Ce texte a été initialement publié sur le blog Le Papyrophile le 5 février 2019.
Agathe a jeté son livre. Elle l’a mis à la poubelle dans un accès de fureur dont elle seule a le secret. Si seulement elle s’était contentée de le mettre dans la corbeille, elle aurait pu aller le récupérer une fois calmée, mais non. Elle est allée tout jeter à la benne. Tous les souvenirs liés à elles, et ce livre, ce livre qu’elle a regretté sitôt abandonné, la rage encore vibrante en elle.
Elle a été bête de l’associer à cette histoire, ce livre qui l’avait tant fait grandir. Bien sûr qu’on le lui avait offert, bien sûr qu’elle se rappelait le moment précis ! Ce brunch improvisé la veille, où Maxime avait amené sa cousine en visite. Il lui suffisait d’y penser pour ressentir le vertige qu’elle avait eu en voyant Zoé. Ses yeux incroyables, ses sourcils noirs et épais. Zoé, qui l’avait immédiatement attirée. Elle avait été si troublée que c’est à peine si elle lui avait dit bonjour. Maxime avait compris, il avait fait exprès. Elle se serait jetée dans ses bras de gratitude, si elle avait été capable d’autre chose que la regarder.
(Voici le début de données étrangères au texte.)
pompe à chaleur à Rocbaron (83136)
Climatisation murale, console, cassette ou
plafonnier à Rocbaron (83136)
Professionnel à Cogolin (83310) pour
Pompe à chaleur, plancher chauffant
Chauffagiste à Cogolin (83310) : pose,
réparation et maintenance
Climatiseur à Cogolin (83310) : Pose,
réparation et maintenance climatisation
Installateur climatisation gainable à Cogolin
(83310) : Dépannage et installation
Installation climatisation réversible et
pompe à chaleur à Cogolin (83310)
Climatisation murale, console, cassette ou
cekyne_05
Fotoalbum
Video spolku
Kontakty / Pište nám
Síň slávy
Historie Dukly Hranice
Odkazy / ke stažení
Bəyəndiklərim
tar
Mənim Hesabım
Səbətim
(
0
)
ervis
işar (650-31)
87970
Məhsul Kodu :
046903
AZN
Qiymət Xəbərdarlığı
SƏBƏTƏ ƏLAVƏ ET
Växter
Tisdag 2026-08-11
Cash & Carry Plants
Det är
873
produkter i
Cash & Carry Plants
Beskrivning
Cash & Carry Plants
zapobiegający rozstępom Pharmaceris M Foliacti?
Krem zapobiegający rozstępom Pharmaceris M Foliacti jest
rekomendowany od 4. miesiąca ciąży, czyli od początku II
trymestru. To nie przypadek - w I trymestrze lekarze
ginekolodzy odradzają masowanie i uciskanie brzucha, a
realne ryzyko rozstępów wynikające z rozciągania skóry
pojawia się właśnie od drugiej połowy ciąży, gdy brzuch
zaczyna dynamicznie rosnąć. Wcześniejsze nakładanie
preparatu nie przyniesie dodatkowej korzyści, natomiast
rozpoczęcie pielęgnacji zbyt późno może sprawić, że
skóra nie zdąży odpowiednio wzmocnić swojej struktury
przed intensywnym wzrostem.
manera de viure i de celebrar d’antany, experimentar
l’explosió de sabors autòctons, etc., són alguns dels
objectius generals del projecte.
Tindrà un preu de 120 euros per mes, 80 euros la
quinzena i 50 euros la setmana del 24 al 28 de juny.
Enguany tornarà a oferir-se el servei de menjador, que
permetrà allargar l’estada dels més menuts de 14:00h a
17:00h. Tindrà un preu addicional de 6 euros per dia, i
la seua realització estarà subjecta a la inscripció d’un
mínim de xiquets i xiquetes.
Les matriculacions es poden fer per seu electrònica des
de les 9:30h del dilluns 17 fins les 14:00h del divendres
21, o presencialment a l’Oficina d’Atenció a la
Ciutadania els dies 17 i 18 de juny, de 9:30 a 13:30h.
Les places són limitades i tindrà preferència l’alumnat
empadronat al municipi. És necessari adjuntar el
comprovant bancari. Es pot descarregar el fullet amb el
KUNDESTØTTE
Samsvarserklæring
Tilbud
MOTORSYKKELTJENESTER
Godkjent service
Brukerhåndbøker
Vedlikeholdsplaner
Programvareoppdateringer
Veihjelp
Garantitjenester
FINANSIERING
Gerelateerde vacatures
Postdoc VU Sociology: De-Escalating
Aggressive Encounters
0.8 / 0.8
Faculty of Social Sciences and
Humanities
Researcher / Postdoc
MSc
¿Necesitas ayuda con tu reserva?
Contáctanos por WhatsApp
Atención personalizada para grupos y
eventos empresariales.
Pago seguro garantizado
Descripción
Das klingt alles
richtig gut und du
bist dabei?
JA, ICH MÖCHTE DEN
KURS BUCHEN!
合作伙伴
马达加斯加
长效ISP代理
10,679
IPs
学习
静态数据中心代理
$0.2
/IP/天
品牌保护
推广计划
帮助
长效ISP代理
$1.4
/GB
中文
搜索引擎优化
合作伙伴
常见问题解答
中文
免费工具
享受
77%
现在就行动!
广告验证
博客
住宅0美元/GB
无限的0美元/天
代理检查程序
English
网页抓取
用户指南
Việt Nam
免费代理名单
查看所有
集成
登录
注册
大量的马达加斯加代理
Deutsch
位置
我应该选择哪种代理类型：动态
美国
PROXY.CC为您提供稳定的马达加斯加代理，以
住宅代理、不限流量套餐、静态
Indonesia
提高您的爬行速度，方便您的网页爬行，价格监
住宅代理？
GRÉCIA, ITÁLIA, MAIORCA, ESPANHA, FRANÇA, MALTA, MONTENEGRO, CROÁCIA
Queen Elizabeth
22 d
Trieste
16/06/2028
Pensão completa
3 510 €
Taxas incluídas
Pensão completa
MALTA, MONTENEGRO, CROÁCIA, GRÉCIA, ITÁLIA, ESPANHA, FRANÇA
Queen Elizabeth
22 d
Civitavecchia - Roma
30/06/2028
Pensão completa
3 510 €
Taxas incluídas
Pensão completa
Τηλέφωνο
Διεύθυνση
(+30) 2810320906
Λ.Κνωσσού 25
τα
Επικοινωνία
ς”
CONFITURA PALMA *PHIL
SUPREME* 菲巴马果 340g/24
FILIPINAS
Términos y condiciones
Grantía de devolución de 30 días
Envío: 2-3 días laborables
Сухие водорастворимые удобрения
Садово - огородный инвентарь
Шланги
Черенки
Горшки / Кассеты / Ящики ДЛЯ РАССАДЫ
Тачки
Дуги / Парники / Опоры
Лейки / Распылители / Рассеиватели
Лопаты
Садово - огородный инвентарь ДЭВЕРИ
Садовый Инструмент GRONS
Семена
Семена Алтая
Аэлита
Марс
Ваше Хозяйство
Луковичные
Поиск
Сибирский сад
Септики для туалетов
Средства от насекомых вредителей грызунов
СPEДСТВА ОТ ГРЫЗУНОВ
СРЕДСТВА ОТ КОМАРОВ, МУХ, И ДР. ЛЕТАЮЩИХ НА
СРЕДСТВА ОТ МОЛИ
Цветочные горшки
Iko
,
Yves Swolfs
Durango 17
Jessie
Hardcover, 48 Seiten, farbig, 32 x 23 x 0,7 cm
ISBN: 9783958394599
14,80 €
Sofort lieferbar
Ce livre, c’était Maxime qui en avait parlé le premier, il savait qu’Agathe serait intéressée. C’était ce qui l’avait débloquée. Elle s’était mise à parler, animée, et les grands yeux noirs de Zoé l’avaient dévorée. Elles s’étaient embrassées dans la cuisine pendant qu’elles débarrassaient la table. Leurs langues s’étaient caressées. Quand Agathe avait rouvert les yeux, Zoé la regardait. Elle se mordait la lèvre, comme pour s’empêcher de recommencer. C’était juste avant de partir qu’elle lui avait donné le livre. Ce livre dans lequel elle avait écrit son numéro de téléphone au crayon à papier.